3.    Apa tujuan kesepakatan nikah dalam islam ?
4.    Apa saja hukum-hukum nikah ?
5.    Bagaimana menentukan pasangan hidup berdasarkan islam ?

C.    Tujuan
1.    Mengetahui makna pernikahan.
2.    mengetahui pesan tersirat pernikahan.
3.    Mengetahui tujuan kesepakatan nikah dalam islam.
4.    Mengetahui hukum-hukum pernikahan.
5.    Agar sanggup menentukan pasangan hidup dengan sempurna berdasarkan pandangan islam.

BAB II PEMBAHASAN
 
A.    Pengertian Pernikahan
Perkawinan atau nikah berdasarkan bahasa ialah berkumpul dan bercampur. Menurut istilah syarak pula ialah ijab dan qabul (‘aqad) yang menghalalkan persetubuhan antara lelaki dan perempuan yang diucapkan oleh kata-kata yang menyampaikan nikah, berdasarkan peraturan yang ditentukan oleh Islam. Adapun nikah berdasarkan syari’at nikah juga berarti akad. Sedangkan pengertian korelasi tubuh itu hanya metafora saja.
Islam ialah agama yang universal, yaitu  meliputi semua sisi kehidupan. Tidak ada suatu problem pun  dalam kehidupan ini, yang tidak dijelaskan. Dan tidak ada satu pun problem yang tidak disentuh nilai Islam, walau problem tersebut nampak kecil dan sepele. Itulah Islam, agama yang memberi rahmat bagi sekalian alam. Dalam problem perkawinan, Islam telah banyak mengatur  mulai dari bagaimana mencari kriteria calon pendamping hidup, hingga bagaimana memperlakukannya kala resmi menjadi sang penyejuk hati. Islam menuntun dan mengajarkan bagaimana mewujudkan sebuah pesta kesepakatan nikah yang meriah, namun tetap mendapatkan berkah dan tidak melanggar tuntunan sunnah Rasulullah shallallahu ‘alaihi wa sallam, begitu pula dengan kesepakatan nikah yang sederhana namun tetap penuh dengan pesona.

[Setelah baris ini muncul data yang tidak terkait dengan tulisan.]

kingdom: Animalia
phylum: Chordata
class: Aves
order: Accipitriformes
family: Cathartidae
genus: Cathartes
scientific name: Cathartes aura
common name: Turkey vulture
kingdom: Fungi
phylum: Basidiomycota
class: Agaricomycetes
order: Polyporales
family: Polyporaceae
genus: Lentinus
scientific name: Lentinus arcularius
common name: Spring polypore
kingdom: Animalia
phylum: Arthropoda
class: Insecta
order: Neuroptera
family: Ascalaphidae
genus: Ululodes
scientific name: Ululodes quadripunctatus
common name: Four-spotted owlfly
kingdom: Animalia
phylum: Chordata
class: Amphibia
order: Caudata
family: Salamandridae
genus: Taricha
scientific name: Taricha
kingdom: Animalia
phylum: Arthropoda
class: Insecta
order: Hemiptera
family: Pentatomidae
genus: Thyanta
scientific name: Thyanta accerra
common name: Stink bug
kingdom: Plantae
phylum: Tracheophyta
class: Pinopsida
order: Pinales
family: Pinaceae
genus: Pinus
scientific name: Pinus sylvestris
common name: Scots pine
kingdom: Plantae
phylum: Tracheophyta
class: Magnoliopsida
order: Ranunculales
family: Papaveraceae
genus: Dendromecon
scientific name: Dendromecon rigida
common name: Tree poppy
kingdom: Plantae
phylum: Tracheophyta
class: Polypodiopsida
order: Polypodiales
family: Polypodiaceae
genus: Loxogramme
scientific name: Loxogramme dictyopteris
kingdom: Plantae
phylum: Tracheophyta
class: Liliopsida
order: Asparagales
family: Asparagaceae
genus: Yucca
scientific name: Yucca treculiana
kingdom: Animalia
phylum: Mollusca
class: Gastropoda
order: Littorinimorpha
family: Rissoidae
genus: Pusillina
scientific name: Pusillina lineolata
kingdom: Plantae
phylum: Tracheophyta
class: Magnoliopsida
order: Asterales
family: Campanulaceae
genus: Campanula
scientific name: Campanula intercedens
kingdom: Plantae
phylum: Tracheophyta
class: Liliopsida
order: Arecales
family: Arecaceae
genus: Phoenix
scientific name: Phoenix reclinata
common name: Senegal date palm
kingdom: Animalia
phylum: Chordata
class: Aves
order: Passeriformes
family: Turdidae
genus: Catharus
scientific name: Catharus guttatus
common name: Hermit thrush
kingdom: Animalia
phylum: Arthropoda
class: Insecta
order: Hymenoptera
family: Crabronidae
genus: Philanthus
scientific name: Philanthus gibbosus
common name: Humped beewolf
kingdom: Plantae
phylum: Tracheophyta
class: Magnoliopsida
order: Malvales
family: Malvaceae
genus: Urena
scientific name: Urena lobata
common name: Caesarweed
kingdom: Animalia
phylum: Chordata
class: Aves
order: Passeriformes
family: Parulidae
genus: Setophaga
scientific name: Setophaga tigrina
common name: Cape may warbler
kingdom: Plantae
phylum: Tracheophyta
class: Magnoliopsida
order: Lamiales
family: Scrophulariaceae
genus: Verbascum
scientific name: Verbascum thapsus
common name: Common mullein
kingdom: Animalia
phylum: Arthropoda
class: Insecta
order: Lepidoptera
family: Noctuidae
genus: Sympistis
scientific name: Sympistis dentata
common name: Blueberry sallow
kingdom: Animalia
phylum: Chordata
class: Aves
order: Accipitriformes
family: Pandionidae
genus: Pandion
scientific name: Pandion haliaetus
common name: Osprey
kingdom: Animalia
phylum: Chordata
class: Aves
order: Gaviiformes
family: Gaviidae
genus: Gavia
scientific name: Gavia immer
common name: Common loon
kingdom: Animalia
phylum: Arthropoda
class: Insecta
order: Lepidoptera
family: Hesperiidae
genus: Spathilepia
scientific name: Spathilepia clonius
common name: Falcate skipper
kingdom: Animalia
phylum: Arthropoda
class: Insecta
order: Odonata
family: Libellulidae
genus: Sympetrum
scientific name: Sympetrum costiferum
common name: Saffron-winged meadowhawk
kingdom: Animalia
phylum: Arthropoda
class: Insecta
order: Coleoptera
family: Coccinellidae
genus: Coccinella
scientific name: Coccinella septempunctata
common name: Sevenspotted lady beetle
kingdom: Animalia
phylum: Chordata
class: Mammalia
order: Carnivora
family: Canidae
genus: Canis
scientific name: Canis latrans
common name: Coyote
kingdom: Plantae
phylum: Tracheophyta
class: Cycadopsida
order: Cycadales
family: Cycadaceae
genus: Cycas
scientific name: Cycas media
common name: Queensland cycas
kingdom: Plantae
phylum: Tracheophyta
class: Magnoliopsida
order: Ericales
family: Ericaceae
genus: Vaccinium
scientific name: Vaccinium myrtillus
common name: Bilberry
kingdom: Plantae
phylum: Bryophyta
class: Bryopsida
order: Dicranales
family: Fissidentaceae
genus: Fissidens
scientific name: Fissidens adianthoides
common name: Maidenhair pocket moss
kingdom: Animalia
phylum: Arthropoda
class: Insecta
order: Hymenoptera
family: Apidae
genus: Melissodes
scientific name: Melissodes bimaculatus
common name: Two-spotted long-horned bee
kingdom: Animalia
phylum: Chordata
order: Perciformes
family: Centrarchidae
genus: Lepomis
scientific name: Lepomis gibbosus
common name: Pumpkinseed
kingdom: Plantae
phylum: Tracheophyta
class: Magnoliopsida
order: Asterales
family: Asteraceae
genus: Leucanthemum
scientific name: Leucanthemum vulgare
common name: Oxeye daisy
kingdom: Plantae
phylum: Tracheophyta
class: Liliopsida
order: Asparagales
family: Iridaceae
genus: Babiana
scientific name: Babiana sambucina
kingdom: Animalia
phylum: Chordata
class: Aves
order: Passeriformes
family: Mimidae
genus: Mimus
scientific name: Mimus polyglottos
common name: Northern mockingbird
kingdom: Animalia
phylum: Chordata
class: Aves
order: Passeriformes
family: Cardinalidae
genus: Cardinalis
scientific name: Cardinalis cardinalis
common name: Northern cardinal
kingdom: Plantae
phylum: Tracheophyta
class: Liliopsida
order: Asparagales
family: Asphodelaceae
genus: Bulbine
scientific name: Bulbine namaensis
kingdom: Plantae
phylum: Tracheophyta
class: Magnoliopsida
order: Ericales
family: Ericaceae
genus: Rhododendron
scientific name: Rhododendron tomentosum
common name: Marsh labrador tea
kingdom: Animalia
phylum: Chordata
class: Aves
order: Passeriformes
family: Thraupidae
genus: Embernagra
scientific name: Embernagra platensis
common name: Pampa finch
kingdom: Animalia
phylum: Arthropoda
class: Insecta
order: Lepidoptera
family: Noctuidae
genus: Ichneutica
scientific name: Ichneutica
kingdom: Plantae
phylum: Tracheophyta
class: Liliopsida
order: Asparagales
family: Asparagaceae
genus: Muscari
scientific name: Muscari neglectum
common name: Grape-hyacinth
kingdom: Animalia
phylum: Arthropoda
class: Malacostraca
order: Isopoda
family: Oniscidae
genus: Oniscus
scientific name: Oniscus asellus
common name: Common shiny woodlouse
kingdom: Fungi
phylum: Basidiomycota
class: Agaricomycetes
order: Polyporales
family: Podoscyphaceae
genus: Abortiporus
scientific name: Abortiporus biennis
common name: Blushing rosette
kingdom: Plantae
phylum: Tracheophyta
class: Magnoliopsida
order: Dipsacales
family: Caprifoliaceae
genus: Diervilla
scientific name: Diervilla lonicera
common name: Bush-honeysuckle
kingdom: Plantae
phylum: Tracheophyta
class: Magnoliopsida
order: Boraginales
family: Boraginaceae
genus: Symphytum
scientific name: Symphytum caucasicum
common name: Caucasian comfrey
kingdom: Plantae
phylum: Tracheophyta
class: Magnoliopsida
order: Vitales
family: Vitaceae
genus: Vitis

Melalui makalah yang singkat ini insyaallah penulis akan membahas perkawinan berdasarkan aturan islam.
Pernikahan ialah sunnah karuniah yang apabila dilaksanakan akan menerima pahala tetapi apabila tidak dilaksanakan tidak mendapatkan dosa tetapi dimakruhkan lantaran tidak mengikuti sunnah rosul (Syaikh Kamil Muhammad,1998:375).
 Arti dari kesepakatan nikah disini ialah bersatunya dua insan dengan jenis berbeda yaitu    pria dan perempuan yang menjalin suatu ikatan dengan perjanjian atau akad.
Suatu kesepakatan nikah mempunyai tujuan yaitu ingin membangun keluarga yang sakinah, mawaddah, warohmah serta ingin mendapatkan keturunan yang shaleh dan shalihah. Keturunan inilah yang selalu didambakan oleh setiap orang yang sudah menikah lantaran keturunan merupakan generasi bagi orang tuanya (Ahmad Rafi Baihaqi,2006:8).

B.     Hikmah Pernikahan
Allah SWT berfirman :
“Dan di antara gejala kekuasaan-Nya ialah Dia membuat untukmu isteri-isteri dari jenismu sendiri, supaya kau cenderung dan merasa tenteram kepadanya, dan dijadikan-Nya diantaramu rasa kasih dan sayang. Sesungguhnya pada yang demikian itu benar-benar terdapat gejala bagi kaum yang berfikir.”(QS.Ar-Ruum [30]:21)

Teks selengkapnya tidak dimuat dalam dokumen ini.